# How to organize a chest freezer?



## NEMarvin (Jul 11, 2010)

I've been trying to figure this out for years...and there's so much knowledge on the HT boards, I thought I'd throw this out there and get your tips.

How do you organize your chest freezer so that you know where stuff is, don't have to dig everything out to find the one thing you are looking for, and so that you don't lose something in the bottom that eventually goes bad and wastes money?

I've tried boxes and paper bags and still have problems. Any ideas? Thanks in advance!


----------



## jamala (May 4, 2007)

my new chest freezer has blue dividers in the bottom and baskets near the top, works great! Until I got the new one we used plastic milk crates and had each one hold a different veggie, meat, etc. they were easy to stack and remove to reach the ones below.


----------



## NEMarvin (Jul 11, 2010)

I've wondered about that...any ideas where to get some milk crates on the cheap?


----------



## PixieLou (May 1, 2010)

My chest freezer is pretty small. I don't think I'd have room for stacking milk crates in there.

I keep a sheet of lined paper taped to the top of my freezer. I keep a running tally of what goes in and what comes out. It's listed by month. That way I know whats in there at all times, and more importantly, what I need to think about consuming.

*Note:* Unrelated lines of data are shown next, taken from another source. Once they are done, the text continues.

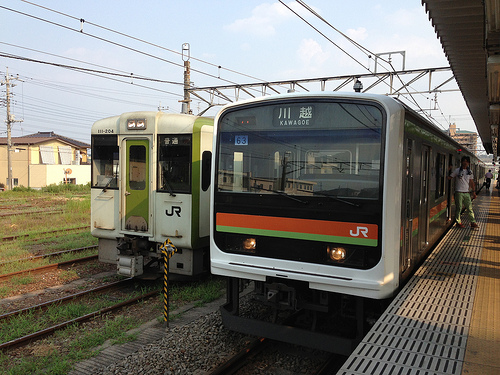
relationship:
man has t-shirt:
[447, 155, 477, 227] [451, 165, 476, 188]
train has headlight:
[208, 92, 498, 357] [324, 245, 348, 265]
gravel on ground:
[166, 329, 216, 369] [1, 196, 328, 373]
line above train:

I do have 1 hanging basket on top. I try to put things in there that I will be needing soon, or are getting old, and I need to find a way to use up.


----------



## praieri winds (Apr 16, 2010)

you can make deviders out of boards or plywood and use one section for different foods


----------



## NEMarvin (Jul 11, 2010)

praieri winds said:


> you can make deviders out of boards or plywood and use one section for different foods


Have you or anyone done this? I've tried on smaller scale with a vertically placed piece of plywood as a divider. The problem is still that stuff gets buried, and you have to dig it out piece by piece.


----------



## motdaugrnds (Jul 3, 2002)

I am still trying to find a way of organizing that keeps the stuff at the bottom rotated to the top for use.

What I have found works best so far (in that we home package our meats/vegies) is to sort with plastic shopping bags (doubled). Each bag can be labeled with contents and date and each bag can be moved around more easily than each individual piece.


----------



## margoC (Jul 26, 2007)

Great thread! I just got a small freezer awhile back and need to figure out a way to organize w/o having to plow through everything. I was using boxes. I might start a list like another poster stated. I could also utilize boxes, but with the list I would at least have a clue which box to look for.


----------



## jamala (May 4, 2007)

my daddy was a bread man for years and always got the milk crates from the milk man. We have a dairy fresh plant near us and many people call there and try to get some. I have also seen them at walmart and office depot this time of year in the dorm/school section, they are not as sturdy as old milk crates but they should work.


----------



## Tirzah (May 19, 2006)

I use boxes too and I keep a running inventory list of everything in there so I don't have to search for long


----------



## CountryWannabe (May 31, 2004)

Last year WalMart had their beach bags on sale for around $2.50 so I bough several in different colors. So now I have green for veggies, blue for fish, yellow for chicken, pink for pork and red for lamb or beef. I won't say that this has solved all my problems, but it is a lot easier than it used to be...

Mary


----------